4. A esmola que consagras para fazer
celebrar a santa Missa, é um dom espontâneo, voluntário, muito agradável a
Deus, ao passo que, depois de tua morte, não será mais dado por ti, mas por
teus herdeiros. Não vemos, todos os dias, como demoram a satisfazer os piedosos
desejos dos moribundos?
Acredita-nos, é mais conveniente assegurar
o futuro, desde a vida presente, enquanto podes dispor de teus bens.
5. Enfim, não esqueçamos que o tempo
presente é o tempo da misericórdia, e o tempo futuro, o da justiça. São
Boaventura diz: "Assim como uma palheta de ouro é mais preciosa do que um
pedaço de chumbo, também uma pequena penitência, a que nos submetemos,
voluntariamente, nesta vida, é mais agradável aos olhos de Deus do que uma
grande penitência feita na outra.
Ah, se pudesses contemplar, com teus olhos
mortais, os rios de graças que, do altar, se derramam sobre o purgatório, com
que pressa procurarias, para as almas exiladas, este divino benefício! Não
objetes tua pobreza. É verdade, a pobreza pode privar-te do prazer de mandar
celebrar os divinos Mistérios; porém, não te explicamos que a simples audição
da santa Missa é, por si, muito meritória? Pede a teus amigos que ouçam também
uma ou mais Missas, na intenção das almas do purgatório.

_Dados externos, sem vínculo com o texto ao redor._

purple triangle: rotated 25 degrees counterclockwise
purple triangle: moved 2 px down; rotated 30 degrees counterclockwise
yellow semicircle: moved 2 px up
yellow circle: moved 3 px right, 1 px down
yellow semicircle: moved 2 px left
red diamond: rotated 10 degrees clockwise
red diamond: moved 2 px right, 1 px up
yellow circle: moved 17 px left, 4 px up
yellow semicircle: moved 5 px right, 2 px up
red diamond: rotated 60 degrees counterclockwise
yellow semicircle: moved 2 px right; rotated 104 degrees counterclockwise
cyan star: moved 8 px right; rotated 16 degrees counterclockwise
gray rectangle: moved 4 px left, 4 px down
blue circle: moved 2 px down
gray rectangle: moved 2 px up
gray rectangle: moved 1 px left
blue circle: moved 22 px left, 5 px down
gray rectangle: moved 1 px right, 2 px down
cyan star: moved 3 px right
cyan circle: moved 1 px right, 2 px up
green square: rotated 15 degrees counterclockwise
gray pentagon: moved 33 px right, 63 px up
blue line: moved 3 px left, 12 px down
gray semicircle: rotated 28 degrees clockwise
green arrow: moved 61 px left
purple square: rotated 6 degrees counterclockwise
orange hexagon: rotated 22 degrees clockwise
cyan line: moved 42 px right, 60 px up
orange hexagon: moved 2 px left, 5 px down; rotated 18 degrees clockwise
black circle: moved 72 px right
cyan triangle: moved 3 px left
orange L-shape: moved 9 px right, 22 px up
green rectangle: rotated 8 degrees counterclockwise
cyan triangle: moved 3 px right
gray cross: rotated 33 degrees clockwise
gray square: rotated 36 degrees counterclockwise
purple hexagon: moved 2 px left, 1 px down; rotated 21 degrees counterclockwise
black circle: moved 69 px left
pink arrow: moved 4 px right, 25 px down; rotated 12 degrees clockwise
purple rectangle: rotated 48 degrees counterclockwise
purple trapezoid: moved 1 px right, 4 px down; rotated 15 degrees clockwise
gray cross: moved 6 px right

Era o conselho de um homem de Deus a uma
pobre viúva que lamentava não poder mandar celebrar Missas por seu defunto
marido: "Assisti, freqüentemente, ao santo Sacrifício por ele; deste modo
será mais prontamente libertado do que por uma ou duas Missas celebradas em sua
intenção". Este excelente conselho o damos, de bom grado, aos pobres; não
que seja menos vantajoso fazer celebrar a Missa, quando se pode, porém, é uma
consolação para a alma do purgatório ver-te oferecer, por ela, nosso Senhor a
seu Pai. Então o precioso Sangue inunda-a como orvalho celeste. Jamais um
doente devorado pela febre foi tão aliviado por um copo d'água fresca, como
nossos caros defuntos, quando na santa Missa, derramamos, misticamente, sobre
eles algumas gotas deste Sangue divino.